Moles are common skin growths. You probably have more than one on your face and body. Most people have 10 to 40 moles somewhere on their skin.
Most moles are harmless and nothing to worry about. You don’t need to remove a mole unless it bothers you. But if you don’t like the way it affects your appearance, or if it’s getting irritated from rubbing against your clothes, removing the mole is an option.
The moles you absolutely need to consider removing are ones that have changed. Any differences in a mole’s color, size, or shape could be a warning sign of skin cancer.
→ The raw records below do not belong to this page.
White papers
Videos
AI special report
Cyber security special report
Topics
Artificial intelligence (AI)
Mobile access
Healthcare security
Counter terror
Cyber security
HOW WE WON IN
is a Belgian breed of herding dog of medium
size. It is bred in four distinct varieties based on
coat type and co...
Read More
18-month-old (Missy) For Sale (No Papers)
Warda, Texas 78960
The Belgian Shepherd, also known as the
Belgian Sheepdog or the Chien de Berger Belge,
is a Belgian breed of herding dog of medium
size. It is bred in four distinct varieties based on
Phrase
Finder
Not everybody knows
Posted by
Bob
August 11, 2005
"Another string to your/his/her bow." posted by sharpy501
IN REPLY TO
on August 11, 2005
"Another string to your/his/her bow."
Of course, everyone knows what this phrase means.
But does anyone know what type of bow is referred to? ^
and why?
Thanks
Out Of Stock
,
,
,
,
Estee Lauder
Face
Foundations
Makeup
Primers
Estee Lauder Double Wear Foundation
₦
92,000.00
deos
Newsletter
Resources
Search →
See a dermatologist for a checkup.
You might be tempted to remove moles at home because of the convenience and cost. Before you try to snip off your mole with scissors or rub on a store-bought mole cream, read on to learn the risks involved.
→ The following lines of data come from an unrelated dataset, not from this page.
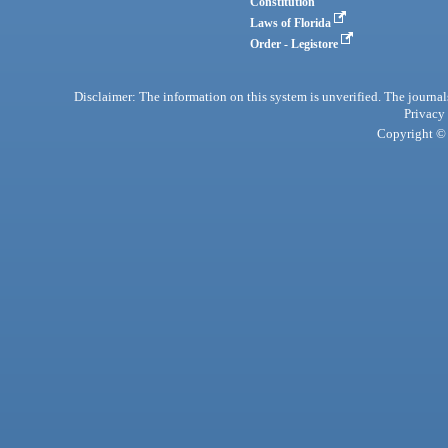
Constitution
Laws of Florida
Order - Legistore
Disclaimer: The information on this system is unverified. The journals
Privacy
Copyright © 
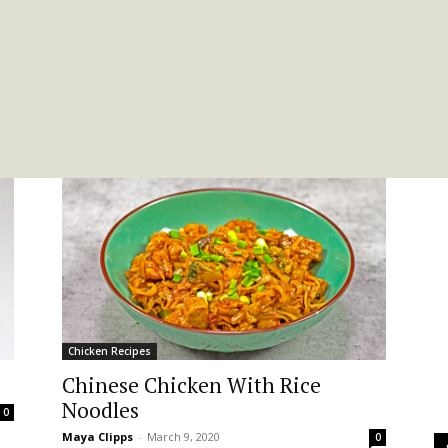
Chicken Recipes
Chinese Chicken With Rice
Noodles
0
Maya Clipps
-
March 9, 2020
0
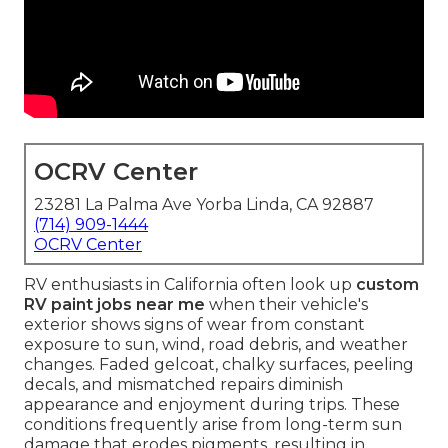
OCRV Center
23281 La Palma Ave Yorba Linda, CA 92887
(714) 909-1444
OCRV Center
RV enthusiasts in California often look up
custom
RV paint jobs near me
when their vehicle's
exterior shows signs of wear from constant
exposure to sun, wind, road debris, and weather
changes. Faded gelcoat, chalky surfaces, peeling
decals, and mismatched repairs diminish
appearance and enjoyment during trips. These
conditions frequently arise from long-term sun
damage that erodes pigments, resulting in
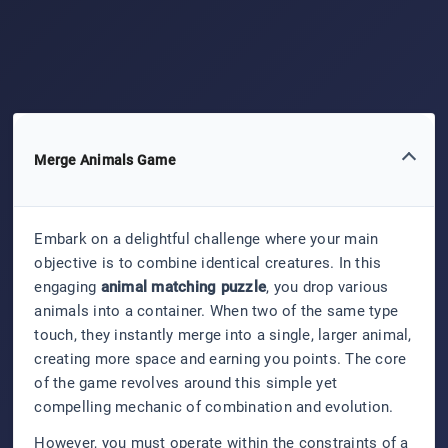
Merge Animals Game
Embark on a delightful challenge where your main
objective is to combine identical creatures. In this
engaging
animal matching puzzle
, you drop various
animals into a container. When two of the same type
touch, they instantly merge into a single, larger animal,
creating more space and earning you points. The core
of the game revolves around this simple yet
compelling mechanic of combination and evolution.
However, you must operate within the constraints of a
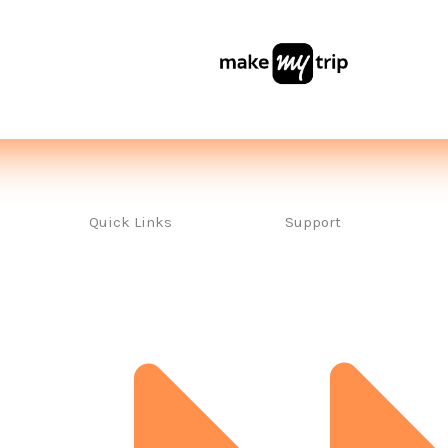
Quick Links
Support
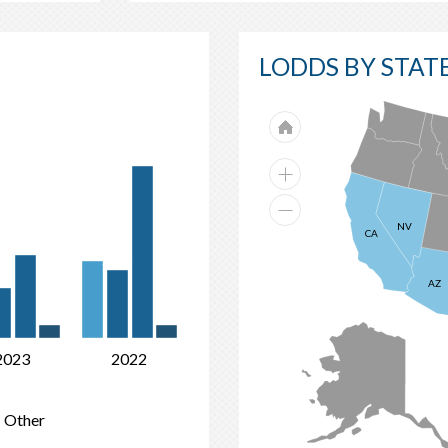
LODDS BY STAT
52%
NV
CA
41%
23%
20%
4%
AZ
6%
4%
2023
2022
Other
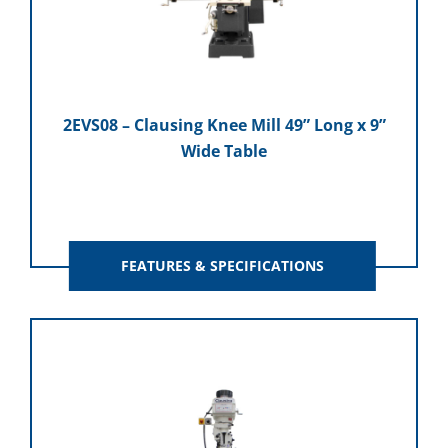
2EVS08 – Clausing Knee Mill 49” Long x 9”
Wide Table
FEATURES & SPECIFICATIONS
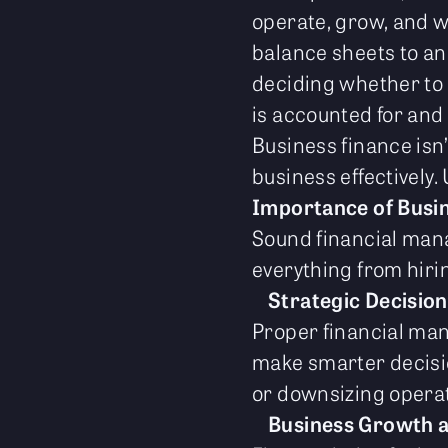
operate, grow, and w
balance sheets to ana
deciding whether to 
is accounted for and
Business finance isn’t
business effectively.
Importance of Busi
Sound financial mana
everything from hiri
Strategic Decisio
Proper financial ma
make smarter decisio
or downsizing operat
Business Growth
A number of websites offer “do-it-yourself” tips for removing a mole at home. These methods aren’t proven to work, and some may be dangerous. You should talk to your doctor about your options before you try any home remedies for mole removal.
Some of these unproven methods include:
- burning the mole off with apple cider vinegar
- taping garlic to the mole to break it down from the inside
- applying iodine to the mole to kill the cells inside
- cutting off the mole with scissors or a razor blade
Other home remedies that claim to remove moles include applying:
- a mixture of baking soda and castor oil
- banana peel
- frankincense oil
- tea tree oil
- hydrogen peroxide
- aloe vera
- flaxseed oil
Pharmacies and online stores also sell mole removal creams. To use these creams, you first scrape off the top part of the mole. Then you rub the cream into the mole. The products claim that within a day after applying the cream, a scab will form. When the scab falls off, the mole will go with it.
A safer way to conceal moles if you’re self-conscious about them is to cover them with makeup. If you have a hair growing out of a mole, it’s safe for you to clip the hair or pluck it.